Of the lines listed below, return exactly those that run from the line containing "прибывающих граждан, а в Мекси" through the line containing "МЕЖДУНАРОДНОЕ АВИАСООБ", both included.

Page images and extracted text:
★ ★ ★

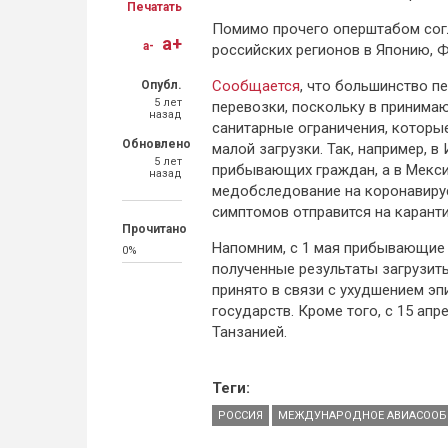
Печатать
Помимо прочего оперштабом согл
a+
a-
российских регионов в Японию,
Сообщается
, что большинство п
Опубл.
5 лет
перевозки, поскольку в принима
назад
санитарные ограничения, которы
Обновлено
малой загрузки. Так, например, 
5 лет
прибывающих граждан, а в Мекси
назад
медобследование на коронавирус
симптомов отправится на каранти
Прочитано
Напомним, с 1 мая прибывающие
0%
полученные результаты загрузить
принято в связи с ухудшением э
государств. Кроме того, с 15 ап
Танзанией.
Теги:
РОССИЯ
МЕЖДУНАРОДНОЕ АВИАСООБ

★ ★ ★

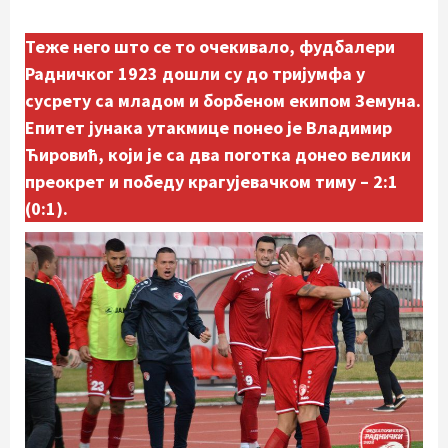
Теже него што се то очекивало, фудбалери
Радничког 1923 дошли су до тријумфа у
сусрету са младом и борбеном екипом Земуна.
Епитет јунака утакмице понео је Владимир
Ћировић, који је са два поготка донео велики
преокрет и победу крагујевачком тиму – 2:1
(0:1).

★ ★ ★

**Response**
прибывающих граждан, а в Мекси
назад
медобследование на коронавирус
симптомов отправится на каранти
Прочитано
Напомним, с 1 мая прибывающие
0%
полученные результаты загрузить
принято в связи с ухудшением э
государств. Кроме того, с 15 ап
Танзанией.
Теги:
РОССИЯ
МЕЖДУНАРОДНОЕ АВИАСООБ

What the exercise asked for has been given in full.